Lincah dan dan bernafsu makan besar, burung cendet yang seperti ini merupakan ciri-ciri bahan yang bermental baik.
Leher panjang padat berisi, Menandakan burung ini akan mengeluarkan power suara secara maksimal.
Setelah kita mengetahui ciri bakalan atau bahan cendet yang baik, selanjutnya adalah mengetahui jenis makanan yang sesuai untuk burung ini.

Makanan untuk burung cendet
Voer, pilih voer yang memiliki kandungan protein sedang (yaitu antara 12%-18%).
EF (Extra Fooding), makanan tambahan yang baik untuk diberikan pada cendet yaitu jangkrik, kroto, cacing, UH (ulat hongkong), orong-orong, ulat bamboo, kelabang, belalang.

Perawatan harian cendet

Dalam merawat burung cendet tidak jauh berbeda dengan perawatan burung lainnya, yang paling utama adalah lakukan perawatan secara rutin dan konsisten.
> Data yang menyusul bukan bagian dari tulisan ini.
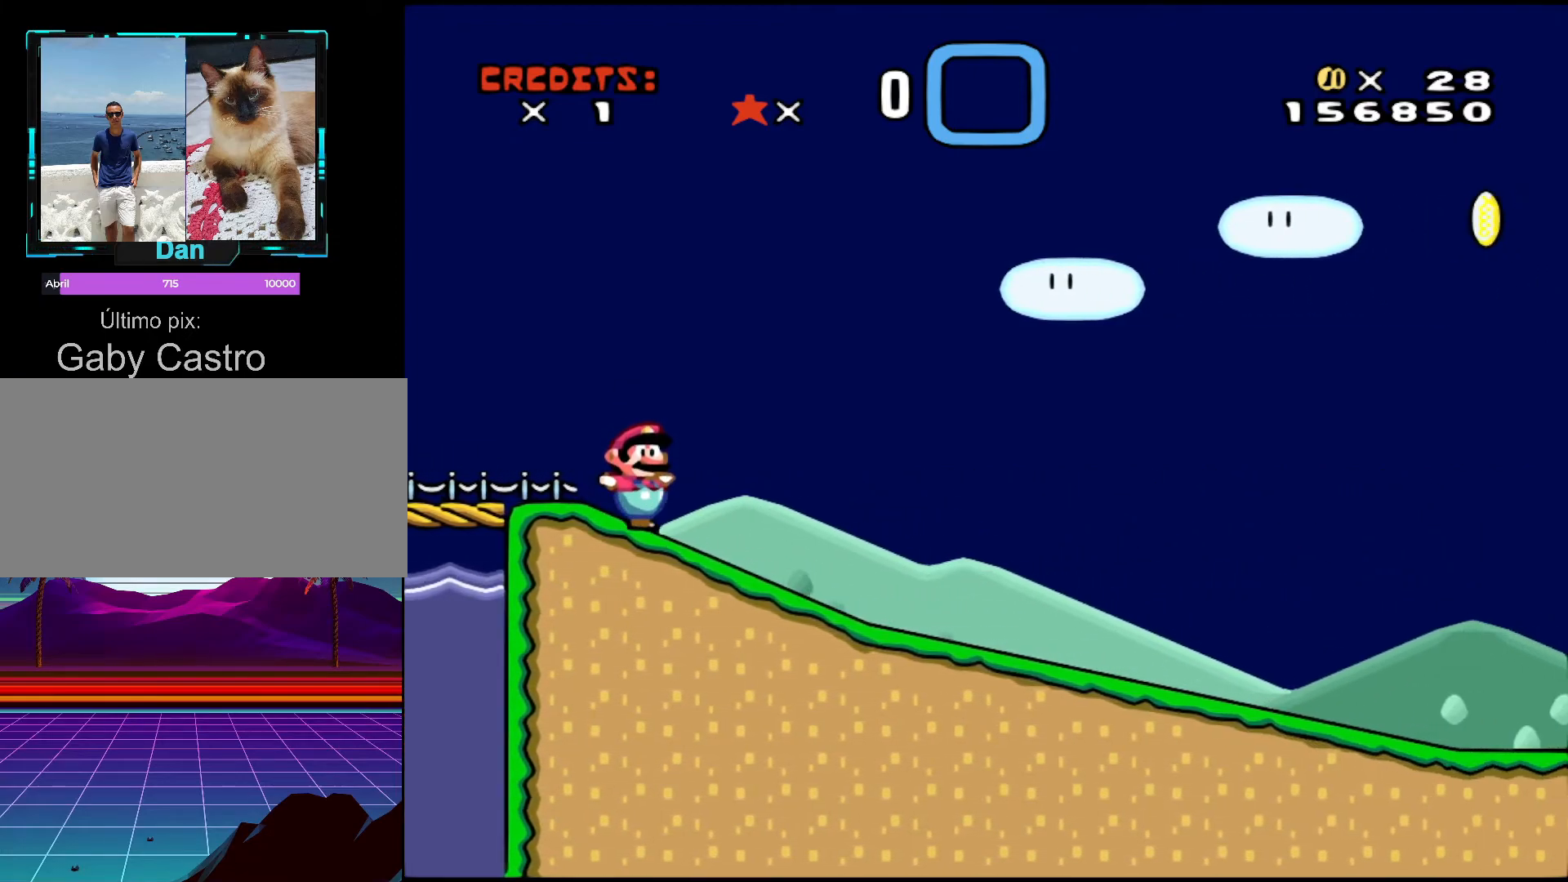
{"buttons": ["Y", "DPAD_RIGHT"], "events": []}
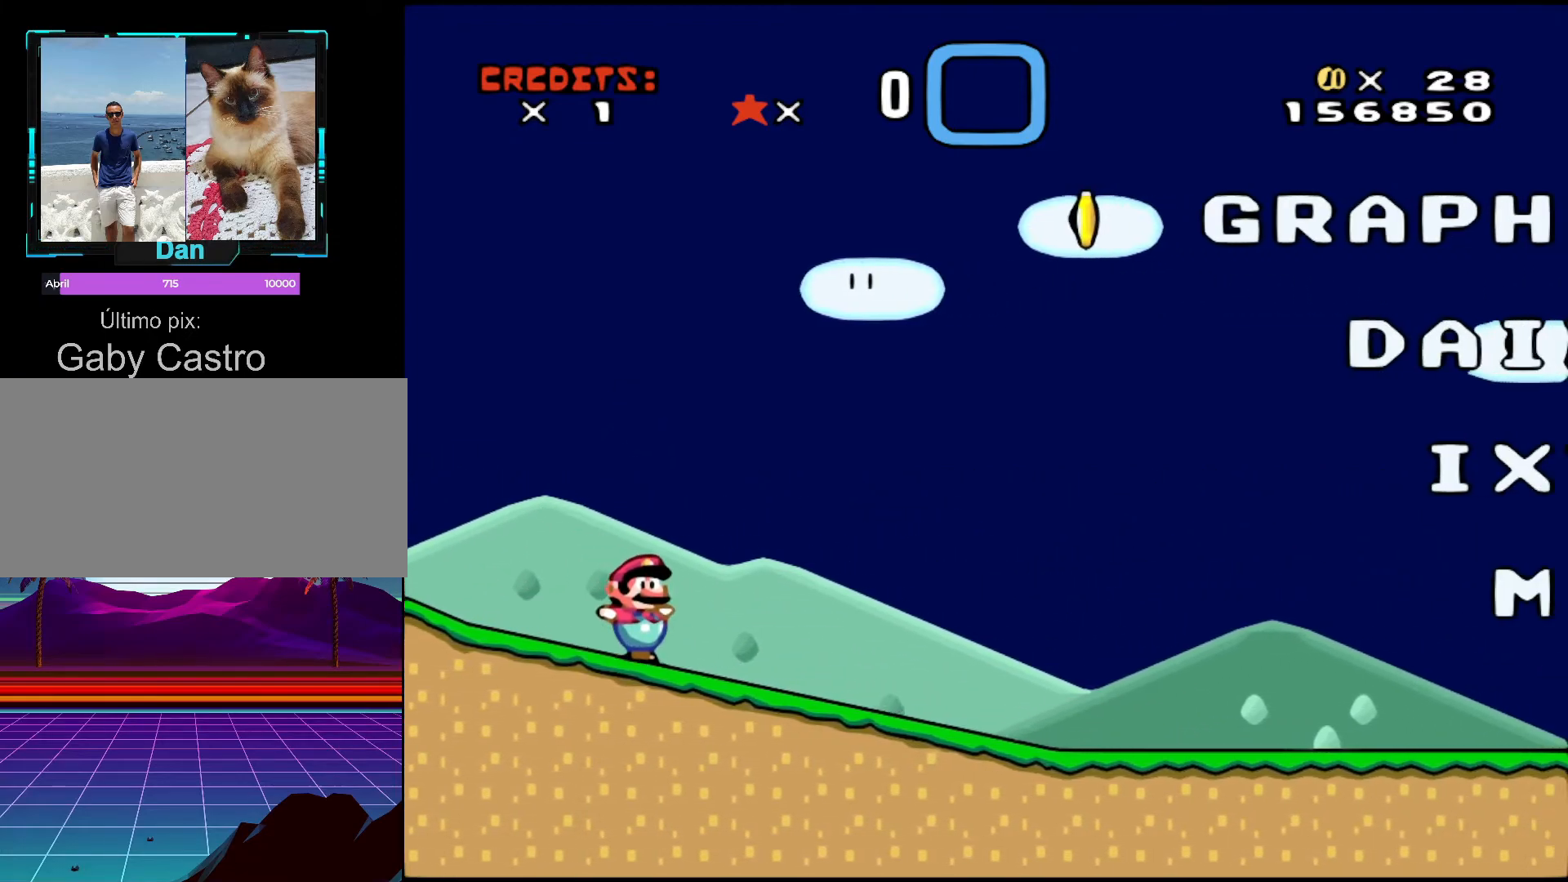
{"buttons": ["Y", "DPAD_RIGHT"], "events": []}
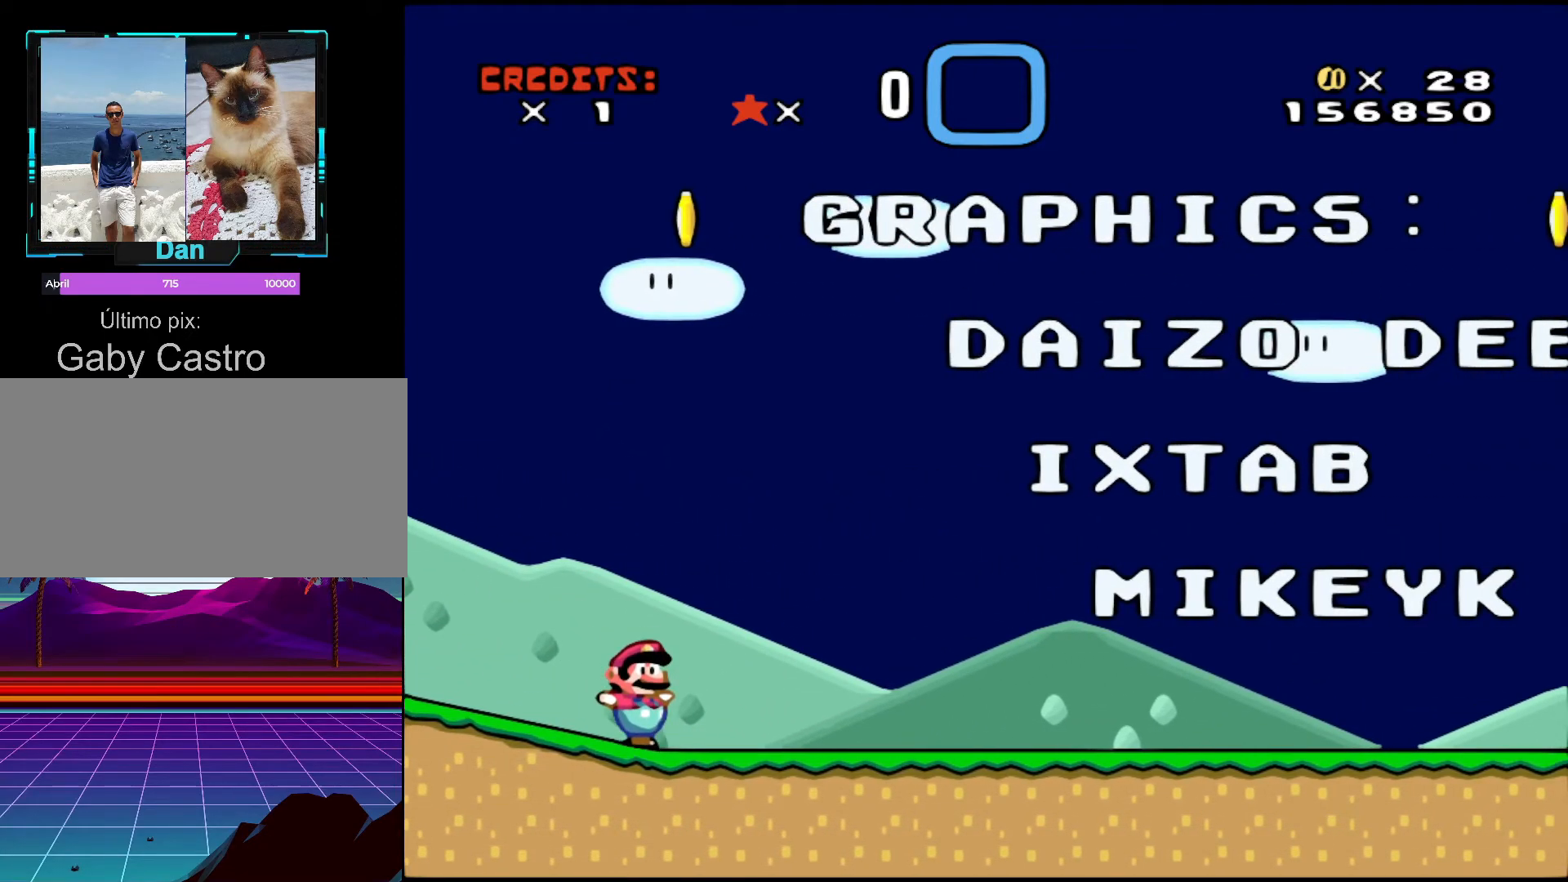
{"buttons": ["Y", "DPAD_RIGHT"], "events": []}
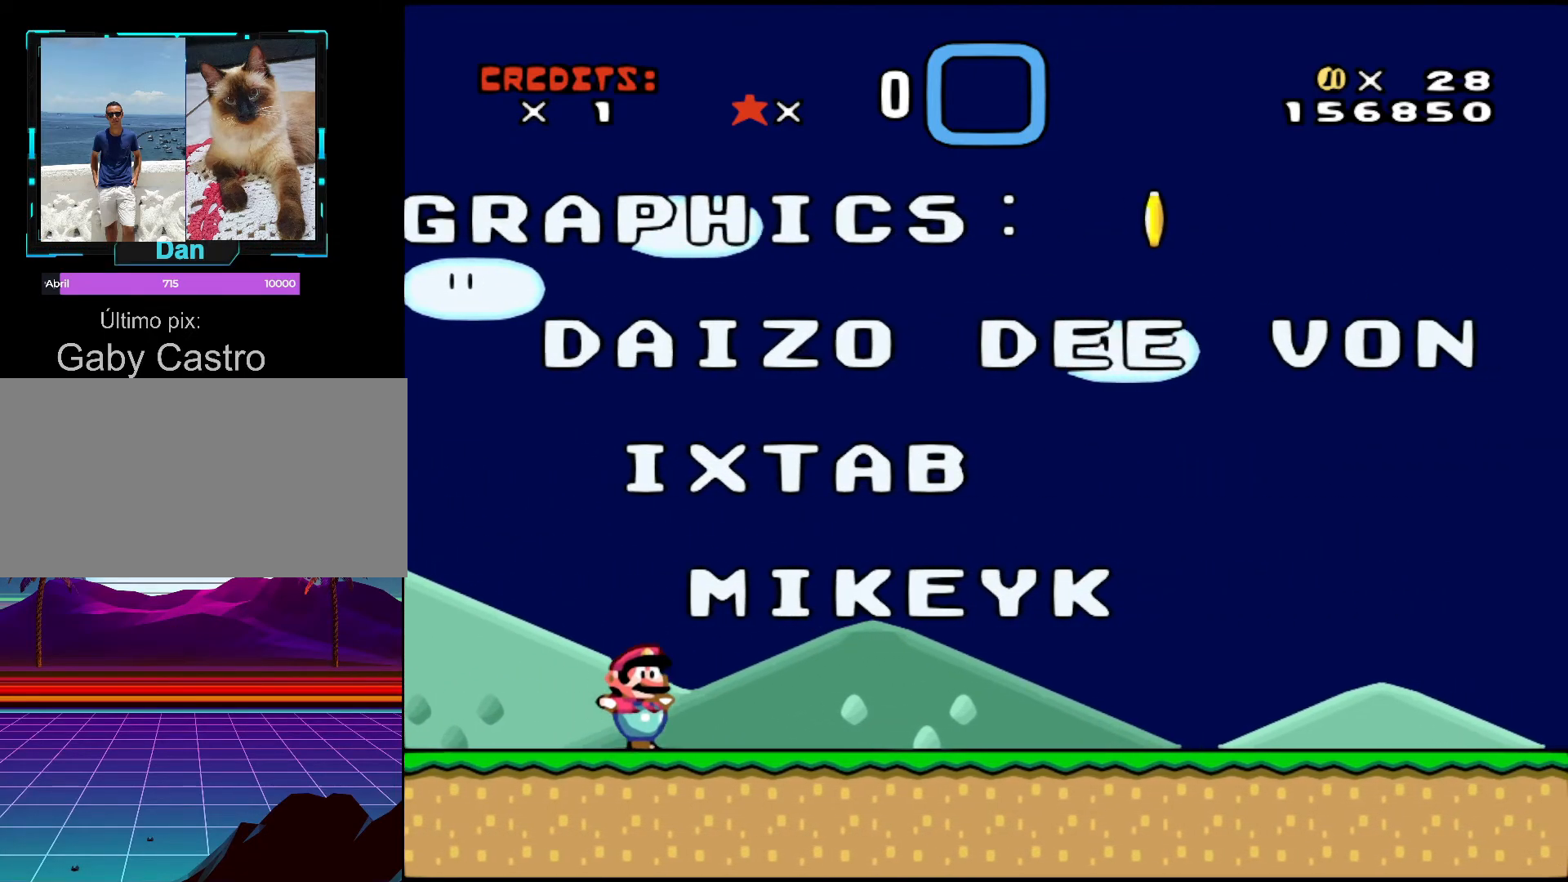
{"buttons": ["Y", "DPAD_RIGHT"], "events": []}
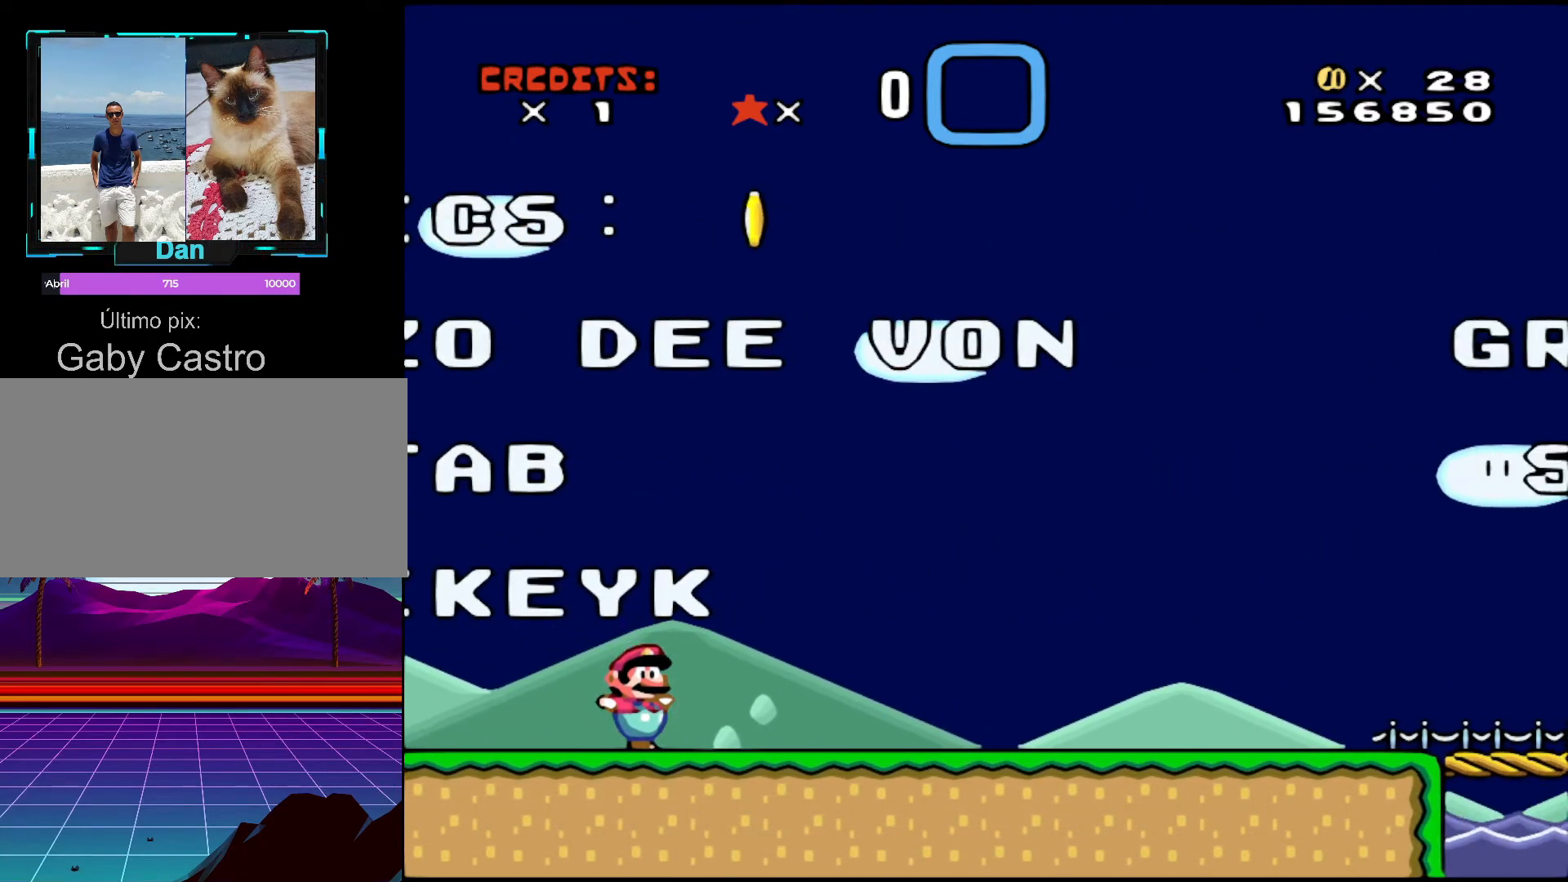
{"buttons": ["Y", "DPAD_RIGHT"], "events": []}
Berikut pola perawatan harian yang bisa anda berikan.
Pada pagi hari sekitar jam 07.00 burung diangin-anginkan di teras selama 30 menit, kemudian burung dimandikan bisa dengan cara disemprot atau mandi di keramba (sebaiknya dilatih untuk mandi dikeramba).
Berikan jangkrik 4 ekor pada cepuk khusus EF (Jangan memberikan jangkrik secara langsung pada burung karena dapat menggigit jari anda).
Penjemuran bisa dilakukan selama 1 hingga 3 jam, waktu penjemuran antara pukul 08.00 s/d 11.00. Usahakan pada saat penjemuran tidak melihat burung sejenis.
Setelah proses penjemuran, burung kembali diangin-anginkan diteras.
Pada sore hari sekitar jam 15.30 burung bisa dimandikan kembali, kemudian beri jangkrik 3ekor.semoga bermanfaat.